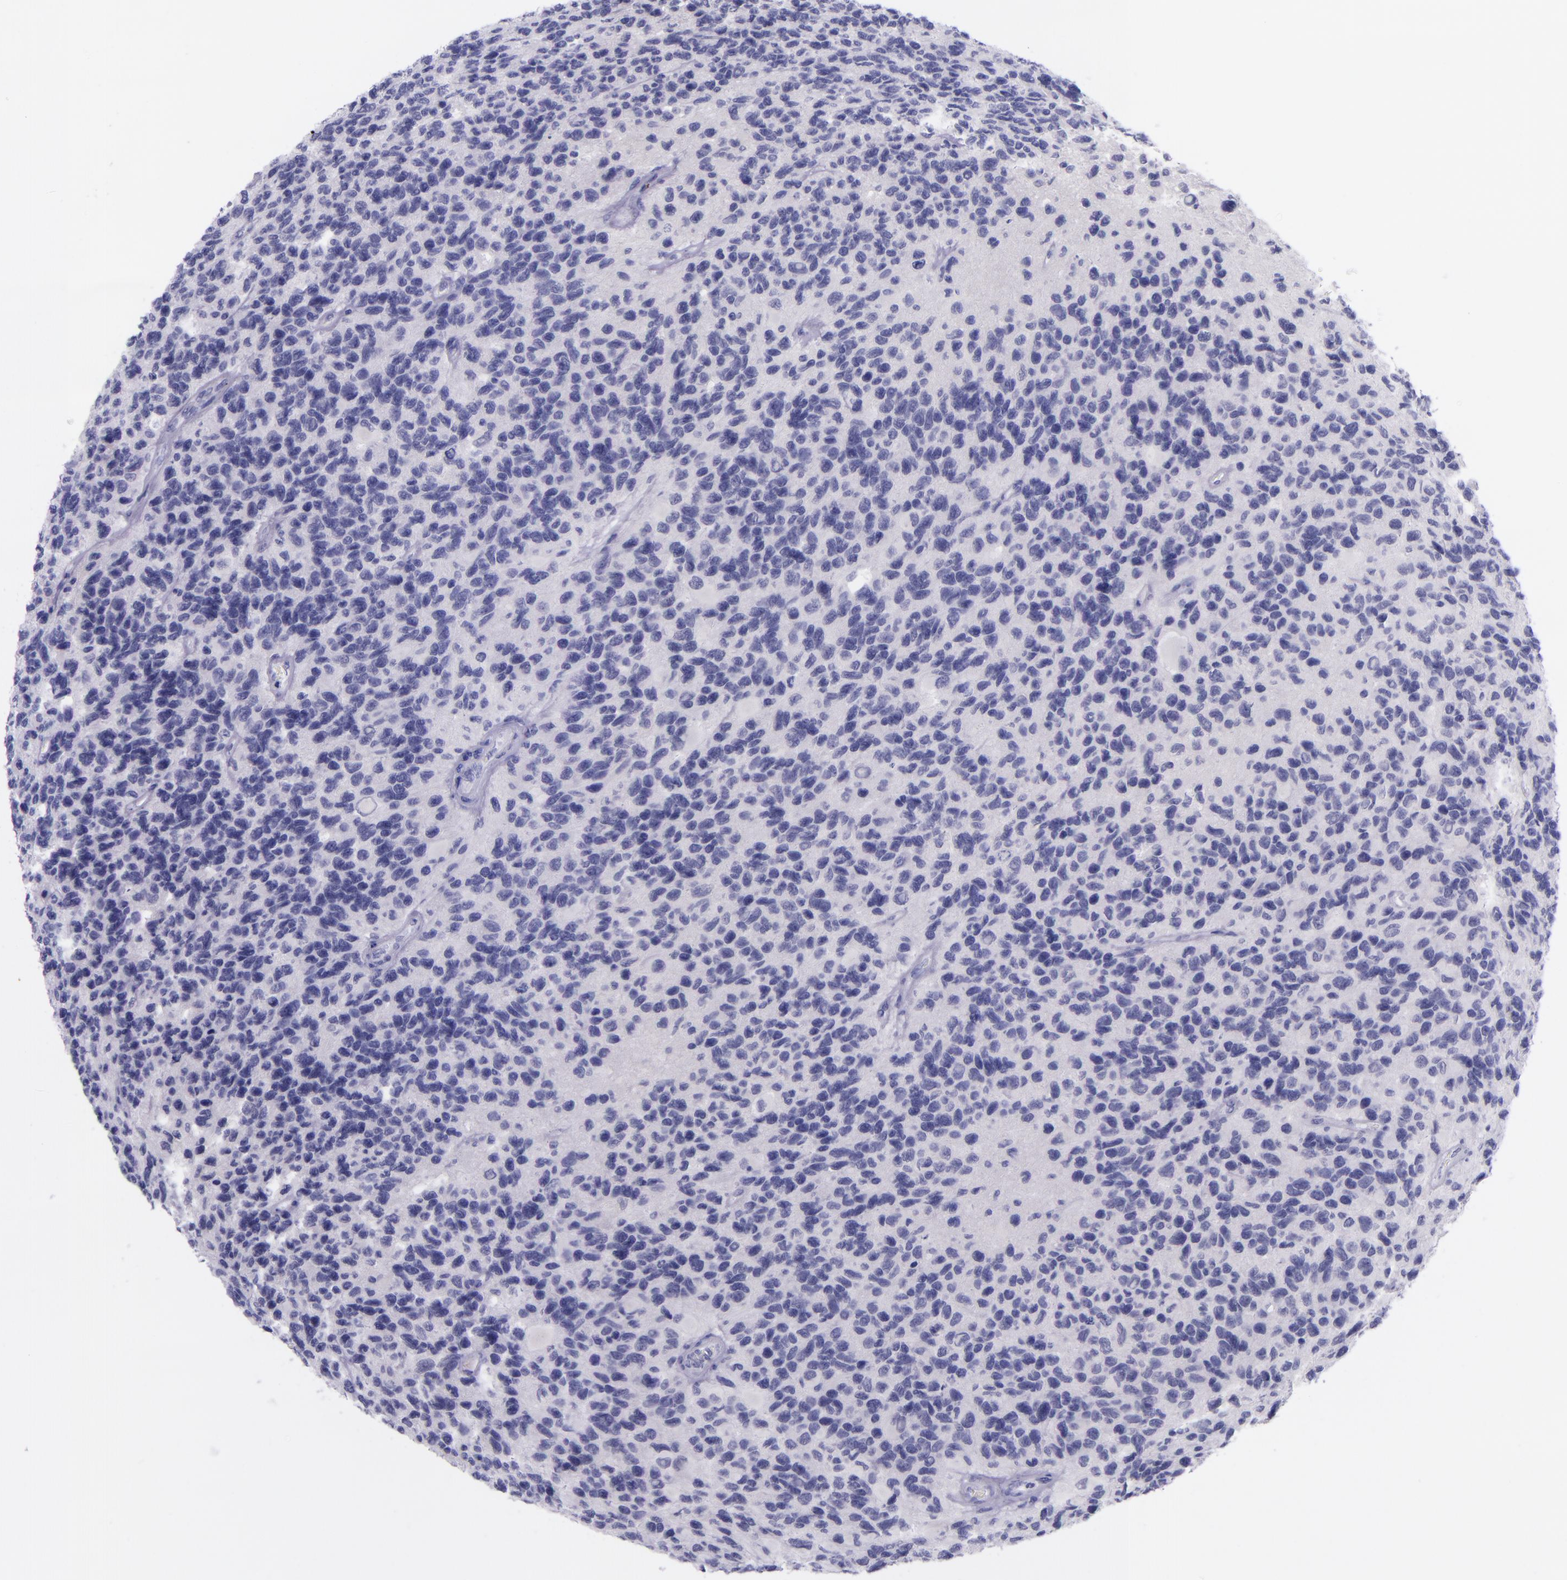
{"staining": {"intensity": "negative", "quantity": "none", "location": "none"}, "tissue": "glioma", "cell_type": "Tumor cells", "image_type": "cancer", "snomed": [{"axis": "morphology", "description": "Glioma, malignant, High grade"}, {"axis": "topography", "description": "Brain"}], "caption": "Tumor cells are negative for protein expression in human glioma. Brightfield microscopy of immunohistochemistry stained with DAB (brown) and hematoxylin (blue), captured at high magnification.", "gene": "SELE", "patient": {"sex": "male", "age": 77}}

* * *

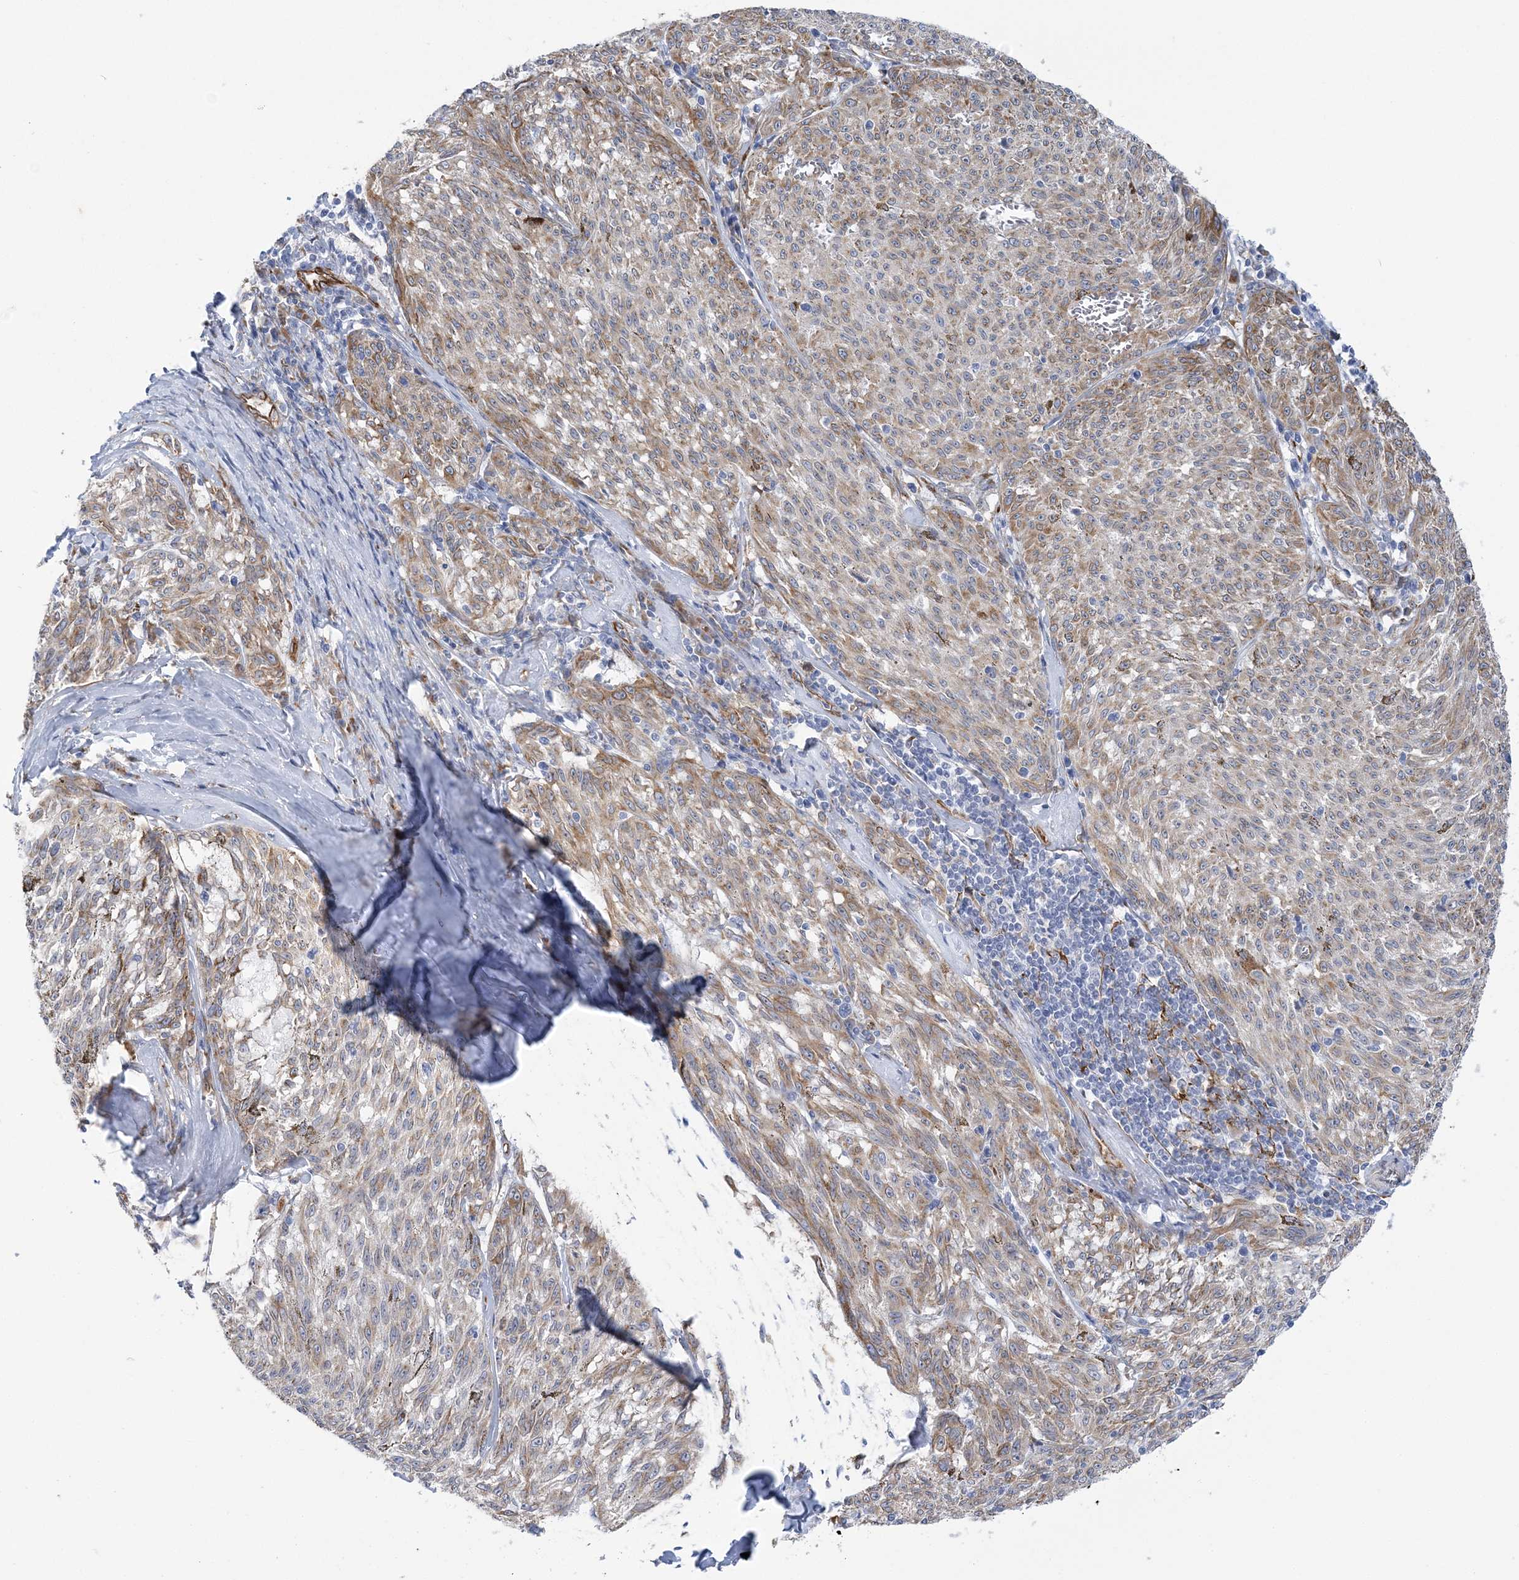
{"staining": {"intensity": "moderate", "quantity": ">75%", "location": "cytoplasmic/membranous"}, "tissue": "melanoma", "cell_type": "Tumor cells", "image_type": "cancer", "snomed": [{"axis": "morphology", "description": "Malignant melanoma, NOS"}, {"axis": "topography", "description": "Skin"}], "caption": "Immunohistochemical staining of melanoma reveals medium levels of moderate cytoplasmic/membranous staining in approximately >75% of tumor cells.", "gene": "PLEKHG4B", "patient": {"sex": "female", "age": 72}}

...

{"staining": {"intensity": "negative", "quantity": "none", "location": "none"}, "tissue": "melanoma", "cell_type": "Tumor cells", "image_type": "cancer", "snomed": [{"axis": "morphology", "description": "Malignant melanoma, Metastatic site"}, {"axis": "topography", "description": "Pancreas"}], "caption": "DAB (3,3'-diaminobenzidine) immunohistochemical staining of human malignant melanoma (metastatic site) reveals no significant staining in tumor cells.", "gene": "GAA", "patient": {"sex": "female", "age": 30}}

Your goal: Wherever the word "human" appears in the entries above, copy that whole line.

Response box:
{"staining": {"intensity": "negative", "quantity": "none", "location": "none"}, "tissue": "glioma", "cell_type": "Tumor cells", "image_type": "cancer", "snomed": [{"axis": "morphology", "description": "Glioma, malignant, High grade"}, {"axis": "topography", "description": "Brain"}], "caption": "Tumor cells are negative for protein expression in human glioma. Brightfield microscopy of immunohistochemistry stained with DAB (brown) and hematoxylin (blue), captured at high magnification.", "gene": "SELE", "patient": {"sex": "male", "age": 77}}
{"staining": {"intensity": "negative", "quantity": "none", "location": "none"}, "tissue": "melanoma", "cell_type": "Tumor cells", "image_type": "cancer", "snomed": [{"axis": "morphology", "description": "Malignant melanoma, Metastatic site"}, {"axis": "topography", "description": "Pancreas"}], "caption": "DAB (3,3'-diaminobenzidine) immunohistochemical staining of human malignant melanoma (metastatic site) reveals no significant staining in tumor cells.", "gene": "GAA", "patient": {"sex": "female", "age": 30}}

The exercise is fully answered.